What to do: You are asked to filter the data below and copy every line holding "warnings".

Extracted data:
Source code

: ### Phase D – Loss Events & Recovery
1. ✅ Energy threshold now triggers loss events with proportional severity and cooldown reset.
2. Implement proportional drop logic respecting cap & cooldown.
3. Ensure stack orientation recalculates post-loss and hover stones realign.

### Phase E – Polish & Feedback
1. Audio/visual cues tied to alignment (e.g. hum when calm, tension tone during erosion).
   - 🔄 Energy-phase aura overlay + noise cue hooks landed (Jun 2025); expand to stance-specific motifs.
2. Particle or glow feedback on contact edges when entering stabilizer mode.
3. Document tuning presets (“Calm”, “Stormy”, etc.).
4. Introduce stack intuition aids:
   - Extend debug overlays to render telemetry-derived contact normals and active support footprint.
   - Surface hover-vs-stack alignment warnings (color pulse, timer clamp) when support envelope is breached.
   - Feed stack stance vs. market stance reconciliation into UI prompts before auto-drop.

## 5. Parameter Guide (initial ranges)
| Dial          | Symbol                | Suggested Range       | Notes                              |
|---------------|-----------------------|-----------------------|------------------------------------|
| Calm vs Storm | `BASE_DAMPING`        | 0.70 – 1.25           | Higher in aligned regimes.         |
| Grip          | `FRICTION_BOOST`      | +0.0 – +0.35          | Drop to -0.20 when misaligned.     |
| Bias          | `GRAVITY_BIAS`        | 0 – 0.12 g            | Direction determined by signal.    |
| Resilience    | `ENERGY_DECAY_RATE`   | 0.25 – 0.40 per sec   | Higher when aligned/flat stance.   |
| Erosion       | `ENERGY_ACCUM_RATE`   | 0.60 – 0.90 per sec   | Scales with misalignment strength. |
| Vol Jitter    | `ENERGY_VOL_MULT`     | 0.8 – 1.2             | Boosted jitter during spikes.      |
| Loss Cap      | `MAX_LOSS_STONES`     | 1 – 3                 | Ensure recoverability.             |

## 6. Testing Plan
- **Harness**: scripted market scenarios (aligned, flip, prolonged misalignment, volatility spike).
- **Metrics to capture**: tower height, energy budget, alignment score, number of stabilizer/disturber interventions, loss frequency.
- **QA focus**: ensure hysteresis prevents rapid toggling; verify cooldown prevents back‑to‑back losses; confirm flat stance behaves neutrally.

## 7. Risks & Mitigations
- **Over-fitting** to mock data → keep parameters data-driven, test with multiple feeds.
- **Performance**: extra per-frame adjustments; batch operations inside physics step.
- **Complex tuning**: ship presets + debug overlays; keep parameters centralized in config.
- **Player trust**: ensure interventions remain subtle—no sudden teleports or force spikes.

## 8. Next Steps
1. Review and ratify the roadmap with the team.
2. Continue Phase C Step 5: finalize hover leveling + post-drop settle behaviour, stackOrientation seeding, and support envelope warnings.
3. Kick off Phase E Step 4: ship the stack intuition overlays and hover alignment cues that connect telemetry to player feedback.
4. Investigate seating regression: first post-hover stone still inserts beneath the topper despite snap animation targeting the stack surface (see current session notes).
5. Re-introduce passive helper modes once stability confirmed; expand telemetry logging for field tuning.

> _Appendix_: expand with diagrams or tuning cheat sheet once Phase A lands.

...

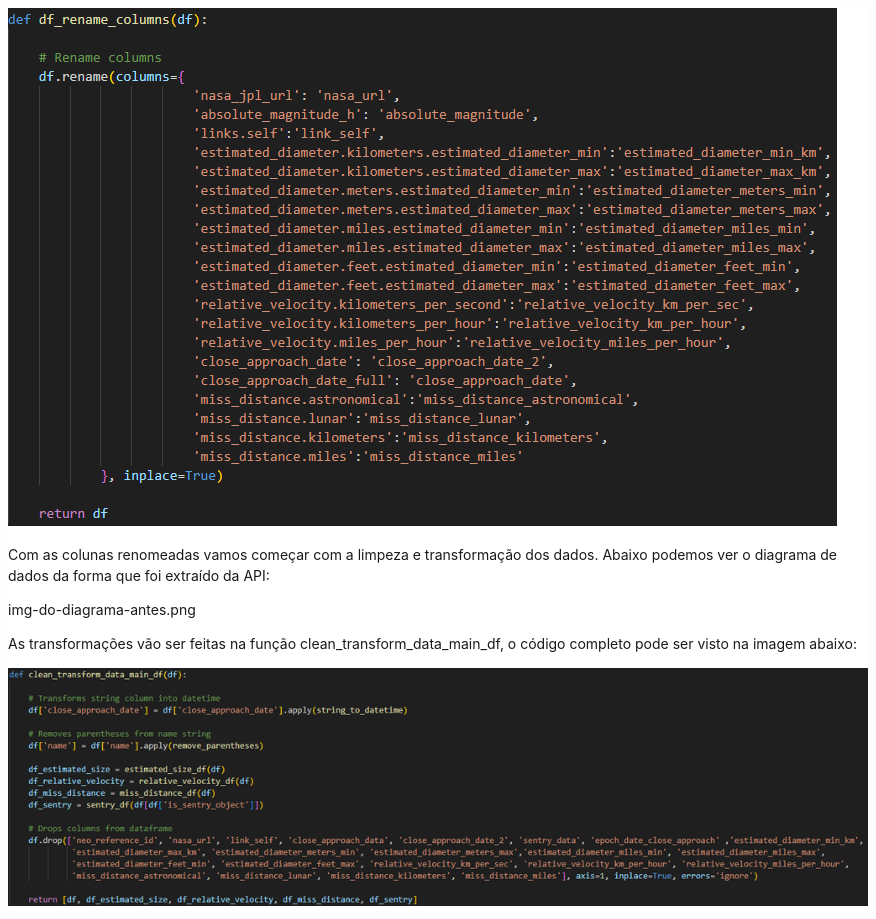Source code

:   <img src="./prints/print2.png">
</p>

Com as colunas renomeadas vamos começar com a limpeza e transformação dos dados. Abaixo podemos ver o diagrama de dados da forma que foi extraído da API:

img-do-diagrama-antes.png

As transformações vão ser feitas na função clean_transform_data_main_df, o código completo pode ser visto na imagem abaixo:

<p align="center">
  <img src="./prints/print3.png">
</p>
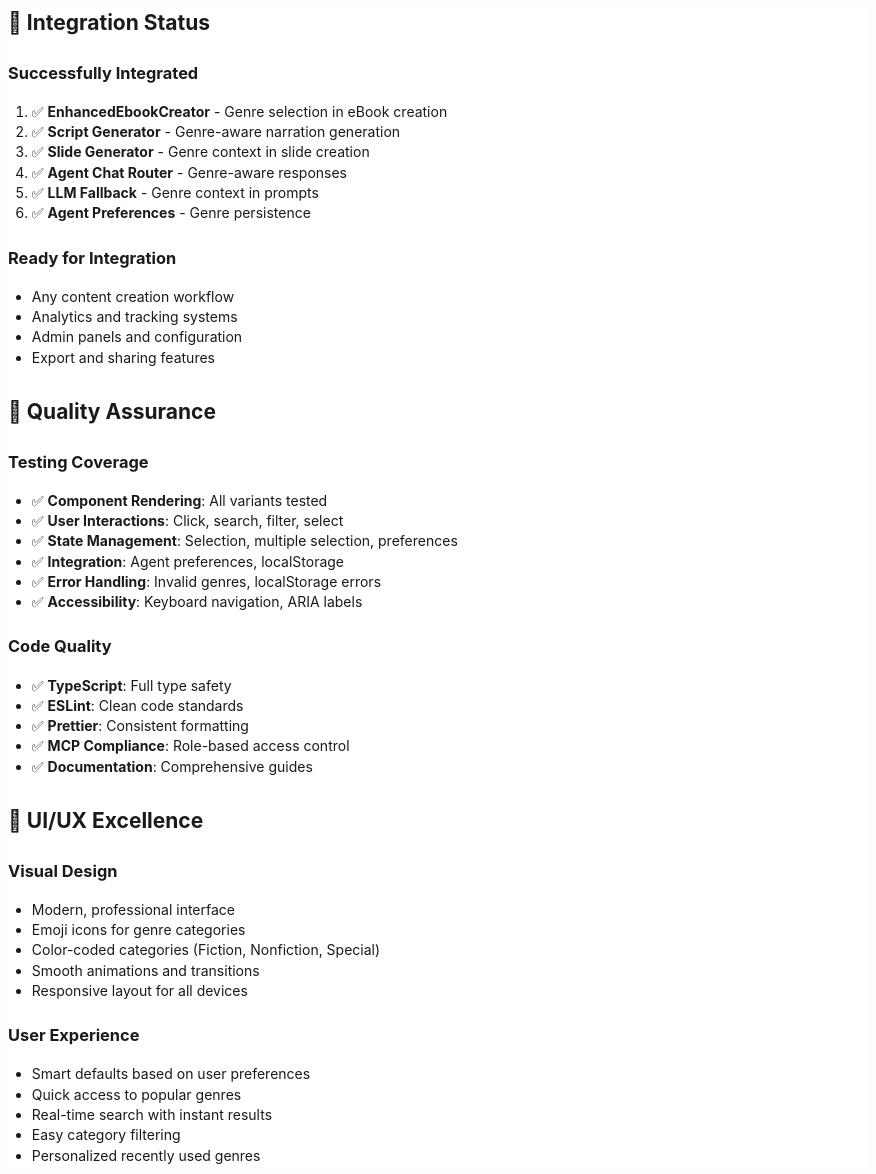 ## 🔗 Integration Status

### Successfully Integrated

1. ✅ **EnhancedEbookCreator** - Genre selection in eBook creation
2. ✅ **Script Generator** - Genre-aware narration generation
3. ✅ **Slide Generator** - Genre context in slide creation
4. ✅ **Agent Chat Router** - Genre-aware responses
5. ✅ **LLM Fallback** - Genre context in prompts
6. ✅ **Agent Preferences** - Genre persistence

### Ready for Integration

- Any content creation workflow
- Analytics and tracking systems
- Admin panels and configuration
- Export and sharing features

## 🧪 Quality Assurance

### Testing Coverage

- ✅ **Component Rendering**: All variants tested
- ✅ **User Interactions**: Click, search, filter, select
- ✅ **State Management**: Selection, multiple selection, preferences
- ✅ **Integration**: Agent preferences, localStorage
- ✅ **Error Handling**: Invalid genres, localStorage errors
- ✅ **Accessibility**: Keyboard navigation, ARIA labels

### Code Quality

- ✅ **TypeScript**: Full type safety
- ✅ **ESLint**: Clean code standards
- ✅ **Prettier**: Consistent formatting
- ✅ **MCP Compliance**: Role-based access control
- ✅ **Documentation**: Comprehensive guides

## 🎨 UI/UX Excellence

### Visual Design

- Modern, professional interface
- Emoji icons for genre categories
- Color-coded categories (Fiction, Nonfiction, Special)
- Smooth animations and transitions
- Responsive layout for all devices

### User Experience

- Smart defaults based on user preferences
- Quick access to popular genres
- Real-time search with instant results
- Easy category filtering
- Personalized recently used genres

Response area:
   - Surface hover-vs-stack alignment warnings (color pulse, timer clamp) when support envelope is breached.
2. Continue Phase C Step 5: finalize hover leveling + post-drop settle behaviour, stackOrientation seeding, and support envelope warnings.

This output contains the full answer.